Politique

Au Hellfest, avant les élections, metal et politique s'entremêlent

Avant de prendre la route du Hellfest et d'enfiler son chapeau de viking à deux cornes, Jean-Philippe Guillaud a pris soin de remplir une procuration. Metalleux "depuis toujours", électeur "de gauche", il suivra le résultat des élections législatives en plein concert.

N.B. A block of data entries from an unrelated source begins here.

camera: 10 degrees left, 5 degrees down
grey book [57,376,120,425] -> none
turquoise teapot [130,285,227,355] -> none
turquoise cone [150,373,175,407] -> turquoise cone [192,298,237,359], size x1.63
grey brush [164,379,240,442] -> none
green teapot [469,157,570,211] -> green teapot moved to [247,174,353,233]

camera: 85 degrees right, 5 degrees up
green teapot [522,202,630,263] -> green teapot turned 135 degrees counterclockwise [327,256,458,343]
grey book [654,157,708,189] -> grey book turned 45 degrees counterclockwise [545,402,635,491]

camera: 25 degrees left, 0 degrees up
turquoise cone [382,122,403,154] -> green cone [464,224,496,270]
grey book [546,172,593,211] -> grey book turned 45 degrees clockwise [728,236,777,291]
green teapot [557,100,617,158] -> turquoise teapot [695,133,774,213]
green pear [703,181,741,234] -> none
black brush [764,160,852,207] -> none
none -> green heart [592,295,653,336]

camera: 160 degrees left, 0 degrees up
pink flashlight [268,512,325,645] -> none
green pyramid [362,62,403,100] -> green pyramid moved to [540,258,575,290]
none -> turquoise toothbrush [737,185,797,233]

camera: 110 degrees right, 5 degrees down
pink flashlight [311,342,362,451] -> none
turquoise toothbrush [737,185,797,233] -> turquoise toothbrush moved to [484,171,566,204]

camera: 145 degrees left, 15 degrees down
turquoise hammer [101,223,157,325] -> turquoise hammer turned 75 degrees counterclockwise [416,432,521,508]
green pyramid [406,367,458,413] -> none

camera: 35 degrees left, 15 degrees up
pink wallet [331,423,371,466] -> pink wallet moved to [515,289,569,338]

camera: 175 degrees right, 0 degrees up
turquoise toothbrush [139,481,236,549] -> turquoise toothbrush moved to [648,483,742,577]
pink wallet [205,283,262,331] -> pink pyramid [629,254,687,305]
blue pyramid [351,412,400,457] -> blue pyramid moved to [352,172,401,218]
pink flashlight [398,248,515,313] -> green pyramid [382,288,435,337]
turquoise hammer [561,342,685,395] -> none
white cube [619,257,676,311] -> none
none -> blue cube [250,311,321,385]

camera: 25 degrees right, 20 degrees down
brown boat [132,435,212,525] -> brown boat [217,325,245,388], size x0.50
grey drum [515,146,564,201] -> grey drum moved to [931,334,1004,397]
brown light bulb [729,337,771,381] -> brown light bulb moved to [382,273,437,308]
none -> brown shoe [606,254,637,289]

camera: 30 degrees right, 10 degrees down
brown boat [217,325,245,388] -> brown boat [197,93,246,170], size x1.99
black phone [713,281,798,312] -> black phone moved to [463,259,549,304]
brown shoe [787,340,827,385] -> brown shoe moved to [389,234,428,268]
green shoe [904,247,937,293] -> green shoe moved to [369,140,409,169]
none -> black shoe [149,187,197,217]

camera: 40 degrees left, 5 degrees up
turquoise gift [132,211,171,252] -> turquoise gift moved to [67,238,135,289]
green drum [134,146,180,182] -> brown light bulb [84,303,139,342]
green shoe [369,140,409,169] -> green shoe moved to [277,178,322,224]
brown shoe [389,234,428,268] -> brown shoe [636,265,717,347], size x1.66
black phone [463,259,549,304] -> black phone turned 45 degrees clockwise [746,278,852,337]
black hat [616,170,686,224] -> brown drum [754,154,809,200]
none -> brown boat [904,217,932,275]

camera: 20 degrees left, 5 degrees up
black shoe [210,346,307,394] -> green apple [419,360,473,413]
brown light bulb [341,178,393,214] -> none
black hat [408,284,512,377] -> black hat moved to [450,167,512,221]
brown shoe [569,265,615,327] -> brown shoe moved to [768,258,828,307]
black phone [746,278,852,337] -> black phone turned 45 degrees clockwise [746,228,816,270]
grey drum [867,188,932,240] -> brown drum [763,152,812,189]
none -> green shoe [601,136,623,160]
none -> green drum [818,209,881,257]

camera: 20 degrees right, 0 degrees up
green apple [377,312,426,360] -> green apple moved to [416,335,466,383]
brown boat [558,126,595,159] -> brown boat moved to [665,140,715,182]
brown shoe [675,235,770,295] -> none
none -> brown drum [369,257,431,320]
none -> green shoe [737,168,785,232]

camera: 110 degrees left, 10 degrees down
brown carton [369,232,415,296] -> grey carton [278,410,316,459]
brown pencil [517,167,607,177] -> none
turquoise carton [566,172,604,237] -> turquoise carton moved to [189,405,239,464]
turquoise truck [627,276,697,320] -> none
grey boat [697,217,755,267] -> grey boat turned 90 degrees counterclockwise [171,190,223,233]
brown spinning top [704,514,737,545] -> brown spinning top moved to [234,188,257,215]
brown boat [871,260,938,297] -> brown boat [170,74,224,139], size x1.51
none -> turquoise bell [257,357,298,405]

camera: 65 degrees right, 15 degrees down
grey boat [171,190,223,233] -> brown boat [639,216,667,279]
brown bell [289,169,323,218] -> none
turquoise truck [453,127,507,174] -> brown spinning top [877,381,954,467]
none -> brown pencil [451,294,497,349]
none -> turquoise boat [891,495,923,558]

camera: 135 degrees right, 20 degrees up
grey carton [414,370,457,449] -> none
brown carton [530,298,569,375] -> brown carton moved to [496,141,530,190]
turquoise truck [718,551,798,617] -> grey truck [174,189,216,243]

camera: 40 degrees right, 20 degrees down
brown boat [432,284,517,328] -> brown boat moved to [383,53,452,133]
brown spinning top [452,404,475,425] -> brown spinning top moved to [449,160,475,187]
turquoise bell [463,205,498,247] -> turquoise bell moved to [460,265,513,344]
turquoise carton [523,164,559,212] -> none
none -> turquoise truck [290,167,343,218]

Dans son "microcosme musical", on vote "plutôt à gauche" mais lui ne préfère pas tracer de généralité. "Le metal rassemble parce qu'il sort des sentiers battus. C'est un univers des marges, hors normes, qui rassemble des gens de couleurs politiques différentes", affirme cet agent immobilier de 53 ans, barbe grise nouée par un élastique.

Fidèle du festival de metal de Clisson (Loire-Atlantique) depuis 10 ans, amateur de rock "depuis toujours", il note que "beaucoup de groupes" de cet univers musical sont "engagés", évoquant dans leurs morceaux "le partage, la répartition, des questionnements sur la société, sur l'individualisme". "Des thèmes plutôt marqués à gauche", relève-t-il.

Sur scène cette année, il y aura samedi Lofofora, qui chante dans un titre récent que "le racisme et les pesticides, c'est ça qui empoisonne" et qu'il aimerait "trancher à la machette les privilèges et les frontières".

Programmé plusieurs fois au Hellfest, le groupe Gojira conjugue depuis plus de 20 ans succès musical et profond engagement pour la cause écologique.

A rebours de "certaines idées reçues" qui ancreraient le metal du côté de la droite et de l'extrême droite, les études de l'anthropologue Corentin Charbonnier relèvent chez les metalleux une tendance politique plutôt marquée à gauche.

D'après ses travaux, 3% des festivaliers du Hellfest et de Motocultor à Carhaix dans le Finistère, votaient pour l'extrême droite en 2019. 40% d'entre eux déclaraient voter à gauche ou à l'extrême gauche.

- "Le rock emmerde le RN" -

Parmi le public du Hellfest, Corentin Charbonnier note une prépondérance des cadres, qu'il lie au prix des pass, vendus cette année 329 euros pour quatre jours. Le metal, lui, "transcende les classes sociales".

"Il y a quelques années, les syndicats venaient tracter au Hellfest, ce n'est pas un hasard", affirme-t-il.

A quelques jours des élections législatives, 230 artistes, plus de 70 labels et plusieurs dizaines de médias et organisations de la scène française ont signé une tribune intitulée "Le rock emmerde le RN", appelant à "faire barrage contre une idéologie allant à l'encontre de tout ce (qu'ils défendent)".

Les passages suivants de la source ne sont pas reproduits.